Has it really been over a year since I’ve posted a pasta recipe? It seems impossible to believe since, for the first three-quarters of my life, dinner was always a delicious mess of noodles, covered with enough sauce and parmesan to make any Italian blush. Besides satisfying all my cravings (carbs, cheese, twirling things on a fork), spaghetti was also economical, making it my go-to dinner party dish in college. Dress it up with some fancy cured meats and call me the poor man’s Lidia Bastianich (emphasis on poor).
But that was only a blip in pasta’s long history of feeding starving scholars—including, at the turn of the 20th century, London’s literary elite. When Ezra Pound arrived in 1908, he fell in with a group of writers whose weekly meetings in Soho Square involved as much spaghetti as books. Organized by the poet T.E. Hulme at a local restaurant, the salon was so known for its pasta-and-wine menu that the poet Louis Zukofsky, working on an analysis of the Cantos for the literary crowd, told Pound, “This should make matters simpler for the spaghetti eaters.”
Pasta became art, and art became pasta. In his 1918 collection Pavannes and Divisions, Pound criticized a sculpture called Figure Representing Aspiration with a reference to his diet. “I never saw aspiration looking like that,” he wrote. “But I have seen spaghetti piled on a plate and the form was decidedly similar. A great deal of ‘representational’ sculpture is, in form, not unlike plates of spaghetti.” He would know.
When Pound moved to Italy, the Soho habits stuck—both the spaghetti and the wine.

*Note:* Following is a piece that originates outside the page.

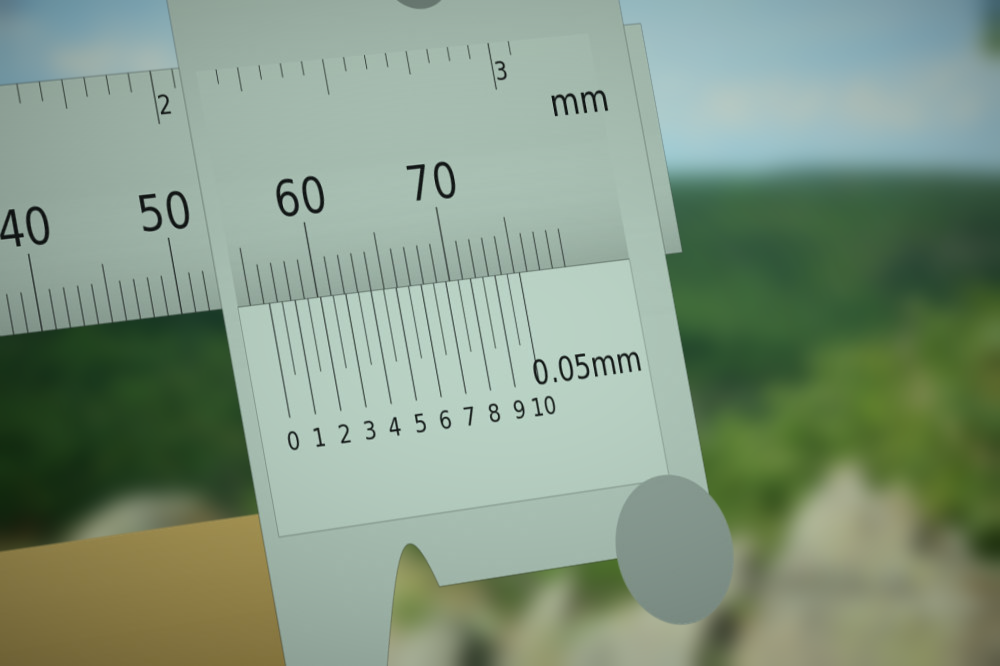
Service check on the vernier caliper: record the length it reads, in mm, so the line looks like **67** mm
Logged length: **56.4** mm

He commiserated with his writer-friends back the States, who were suffering under the yolk of Prohibition.”I go for days, at times even weeks (not probably very plural) without likker,” he wrote to H.L. Mencken in 1928, “but shd. hate to feel I had to square the cop or the local J.P. every time I wanted to … have a little rosso with my spaghetti.”
Of course, Pound’s Italian fascism is more well-known than his Italian diet. But even after he was arrested for treason and shipped back to the U.S., his meals weren’t much different from his London salon days. “We always have pasta & some Green pea army soup in the house,” he wrote to his wife. Cheap, or literary? Sometimes it’s hard to tell.
In Italy, Pound kept his pasta preparation simple, praising a “perfectly delicious spaghetti al burro – & mark you, a great lump of butter, & cheese.” Back in the United States, he was a regular at New York’s Minetta Tavern, along with a new literary crowd that included Ernest Hemingway, e.e. cummings and Dylan Thomas. With all the authors around, is it any wonder the restaurant also specialized in pasta?
Minetta Tavern opened in Greenwich Village in 1937, and was revived again in 2009. Although the new incarnation is a world away from the restaurant Pound would have known (complete with an infamous $26 burger), one of its signature dishes is still spaghetti: pasta za za, a take on a carbonara, with sage and a fried egg. Make it Pound’s way, with great lumps of butter and cheese, and serve it at your next literary gathering. You’ll be part of a storied tradition.
6 ounces spaghetti
2 ounces pancetta, diced
2 tablespoons butter
1 garlic clove, smashed
2 tablespoons fresh sage leaves
1/4 cup parmesan
1. Prepare spaghetti according to package instructions in a pot of well-salted water. Reserve a 1/2 cup of cooking liquid, then drain pasta and return to the pot.
2. While pasta cooks, heat a skillet over medium-high heat. Add pancetta and cook until crispy. Transfer to a plate lined with paper towels.
3. Add butter and crushed garlic clove to the skillet, scraping up any brown bits leftover from the pancetta. Cook until butter begins to turn golden, then immediately remove from heat and stir in sage leaves.
4. Remove the garlic clove, then pour butter sauce over cooked spaghetti and add enough cooking liquid to coat the pasta. Stir in parmesan and add pepper to taste.
5. In a nonstick pan, heat a drizzle of olive oil over medium heat. Crack eggs and cover the pan, leaving a crack for steam to emerge. Cook until done to your preference (for me, it’s 2 minutes for a runny yolk).
6. Top each bowl of pasta with an egg and enjoy alla Pound with a glass of red wine.
7 thoughts on “Ezra Pound: Spaghetti with Pancetta, Sage and Fried Egg”
Amazing how it is so easy to travel to a time of these great writers with your words
Good gravy, I love reading your posts! And this pasta sounds so perfect.
I do very much like your photography and concept of your blog. This particular dish is right up my street, and will hopefully make it’s way into my house, and onto my table…..on a regular basis.
Keep up the fantastic and delicious work!
I love your blog! What a great way to unite two of my favourite things, books and food.
I’m so glad I found your blog! So interesting!
I stumbled on Minetta Tavern in 2010, and have been in love with this pasta ever since. Thank you so much for posting the recipe and the history lesson!